## PROBLEM STATEMENT
No pictures, please. Output the lines from the start of the data through the line that contains "default is high", both included, exactly as they stand.

## DATA TO EXAMINE

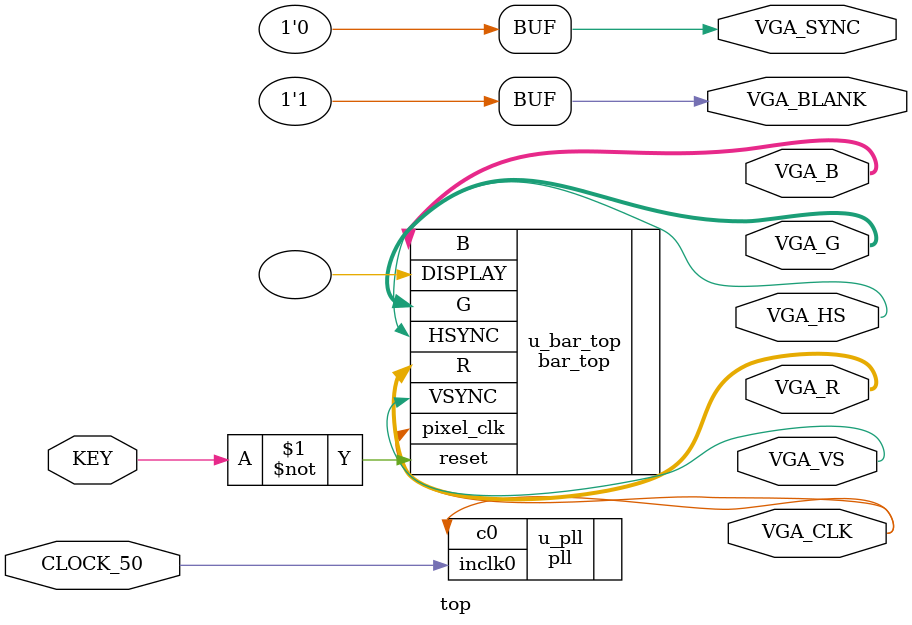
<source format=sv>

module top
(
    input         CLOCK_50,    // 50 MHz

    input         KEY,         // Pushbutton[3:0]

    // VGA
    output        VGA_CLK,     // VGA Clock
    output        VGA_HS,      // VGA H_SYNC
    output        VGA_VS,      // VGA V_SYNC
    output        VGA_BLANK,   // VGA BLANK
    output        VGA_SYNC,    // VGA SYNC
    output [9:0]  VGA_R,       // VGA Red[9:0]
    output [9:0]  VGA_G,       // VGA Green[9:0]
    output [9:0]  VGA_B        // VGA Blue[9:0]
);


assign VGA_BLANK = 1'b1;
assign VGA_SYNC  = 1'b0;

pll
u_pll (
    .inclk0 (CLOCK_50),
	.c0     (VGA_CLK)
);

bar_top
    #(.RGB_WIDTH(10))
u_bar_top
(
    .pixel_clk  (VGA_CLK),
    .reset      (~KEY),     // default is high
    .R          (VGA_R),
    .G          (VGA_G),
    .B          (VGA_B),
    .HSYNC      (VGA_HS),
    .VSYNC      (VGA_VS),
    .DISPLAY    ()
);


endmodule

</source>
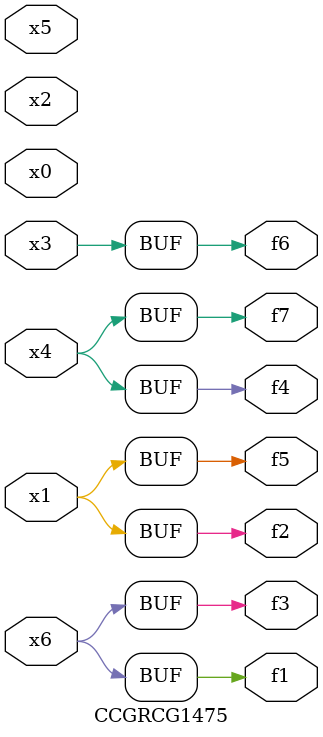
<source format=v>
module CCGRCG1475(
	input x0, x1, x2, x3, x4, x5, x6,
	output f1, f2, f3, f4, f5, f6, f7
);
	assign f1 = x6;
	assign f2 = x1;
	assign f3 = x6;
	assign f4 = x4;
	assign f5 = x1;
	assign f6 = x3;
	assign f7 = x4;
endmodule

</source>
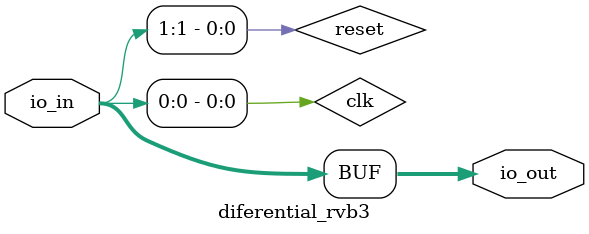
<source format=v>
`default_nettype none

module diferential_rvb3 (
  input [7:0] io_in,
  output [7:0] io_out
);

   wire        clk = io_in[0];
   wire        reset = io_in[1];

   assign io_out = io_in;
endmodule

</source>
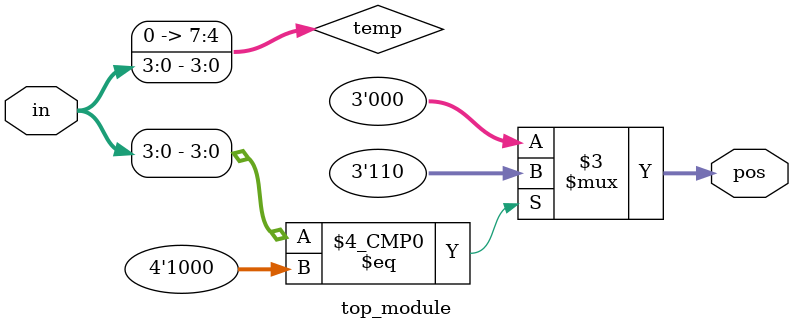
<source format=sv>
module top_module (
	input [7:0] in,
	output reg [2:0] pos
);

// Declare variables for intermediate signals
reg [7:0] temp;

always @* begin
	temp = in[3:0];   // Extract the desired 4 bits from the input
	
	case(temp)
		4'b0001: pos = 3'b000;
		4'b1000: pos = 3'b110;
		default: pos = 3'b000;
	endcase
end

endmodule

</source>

## TASK OUTPUT
<source format=sv>

module top
(
    input         CLOCK_50,    // 50 MHz

    input         KEY,         // Pushbutton[3:0]

    // VGA
    output        VGA_CLK,     // VGA Clock
    output        VGA_HS,      // VGA H_SYNC
    output        VGA_VS,      // VGA V_SYNC
    output        VGA_BLANK,   // VGA BLANK
    output        VGA_SYNC,    // VGA SYNC
    output [9:0]  VGA_R,       // VGA Red[9:0]
    output [9:0]  VGA_G,       // VGA Green[9:0]
    output [9:0]  VGA_B        // VGA Blue[9:0]
);


assign VGA_BLANK = 1'b1;
assign VGA_SYNC  = 1'b0;

pll
u_pll (
    .inclk0 (CLOCK_50),
	.c0     (VGA_CLK)
);

bar_top
    #(.RGB_WIDTH(10))
u_bar_top
(
    .pixel_clk  (VGA_CLK),
    .reset      (~KEY),     // default is high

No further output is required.